B Fachada, Minta e João Correia | “Os Sobreviventes”
A Revolução continua 40 anos depois
De todos os músicos da sua geração, Sérgio Godinho é aquele que melhor tem acompanhado a evolução da música, sempre instalado no comboio do tempo naquele vagão reservado aos artistas de primeira classe.
O último ano foi um verdadeiro mimo para o artista português. Na Literatura, tivemos a edição de “Caríssimas 40 Canções”, pela Abysmo – onde o autor fala de 40 temas marcantes no seu percurso – e, também, de “55 Canções”, pela Assírio & Alvim – com partituras, letras e cifras de canções suas. Porém, o melhor ficou reservado para a recta final de 2012 com a reinvenção de “Os Sobreviventes” – disco originalmente editado em 1972 -, levada a bom porto por B Fachada, Minta e João Correia.
O convite à reinvenção partiu do próprio Sérgio Godinho onde, à duração original, se acabaram por acrescentar mais 15 minutos – o que mostra o prazer que o trio Fachada/Minta/Correia teve em desmontar os temas e apresentá-los à luz de uma visão muito própria. Porém, mais do que um corte com o passado, há aqui um diálogo entre gerações, numa renovação com ar de passe de mágica que representa uma justa homenagem a alguém que, para gravar este disco, teve de partir para a vida de exílio.

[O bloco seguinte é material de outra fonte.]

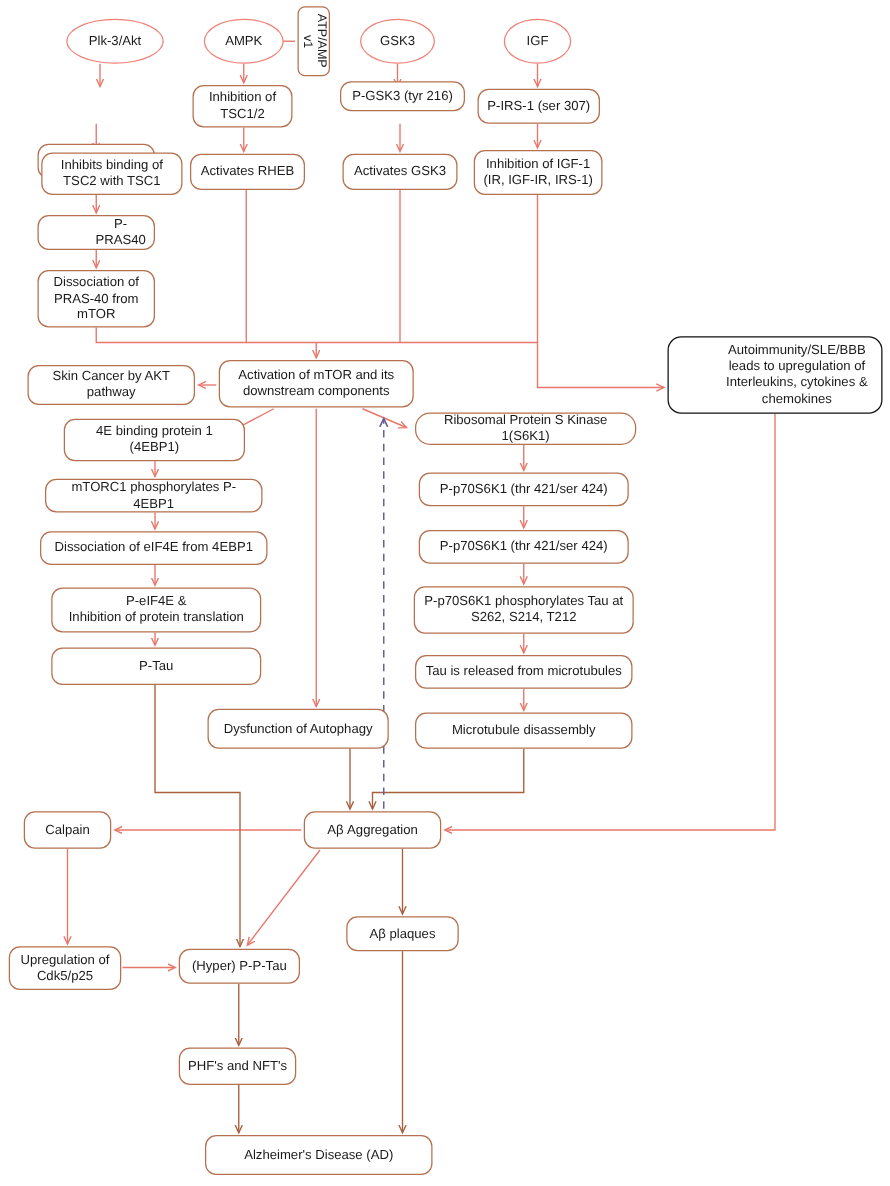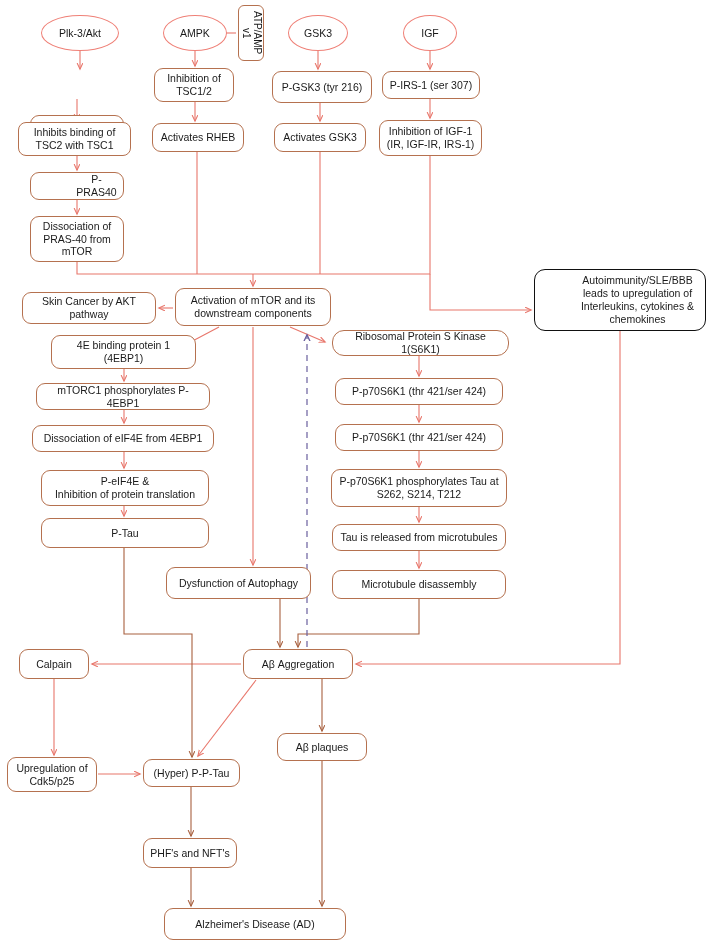"Plk-3/Akt" div.node { left: 41px -> 53px }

A cumplicidade entre o trio é notória a cada nota musical, sabendo até onde a imaginação de cada um e a sua capacidade inventiva poderá ir: B Fachada empresta aos temas uma visão muito própria da ideia de melodia – que é muitas vezes do contra – e dos arranjos e, os coros com que sonhou e aqui exorcizou, estão entre a canção de embalar e a manifestação de rua sem necessidade de pedras de calçada ou bastões; João Correia é o arquitecto do fundo sonoro feito de uma percussão suave, construída de pontos, contrapontos e onde se arranja espaço para alguns momentos natalícios – que conhecemos bem dos Julie & The Carjackers; Minta inventa e brinca com o ritmo como se este não passasse de pura intuição, acompanhando Fachada como uma alma gémea nas artes de bem cantar. Tudo somado, temos entre mãos um disco exemplar, daqueles que já se não se vêem muito como os brinquedos de madeira ou as calçadeiras de sapatos.
Numa altura em que o Estado Democrático se deixou embrulhar num papel com o padrão dos juros de dívida, estende tapetes vermelhos a PPPs com alma de coveira e fez do compadrio político uma coisa cool – pelo menos para eles, os políticos -, é tempo de recuperar as palavras que há 40 anos foram escritas contra uma imensa ditadura. «A liberdade está a passar por aqui», canta-se a certa altura. É tempo de passar das músicas aos actos.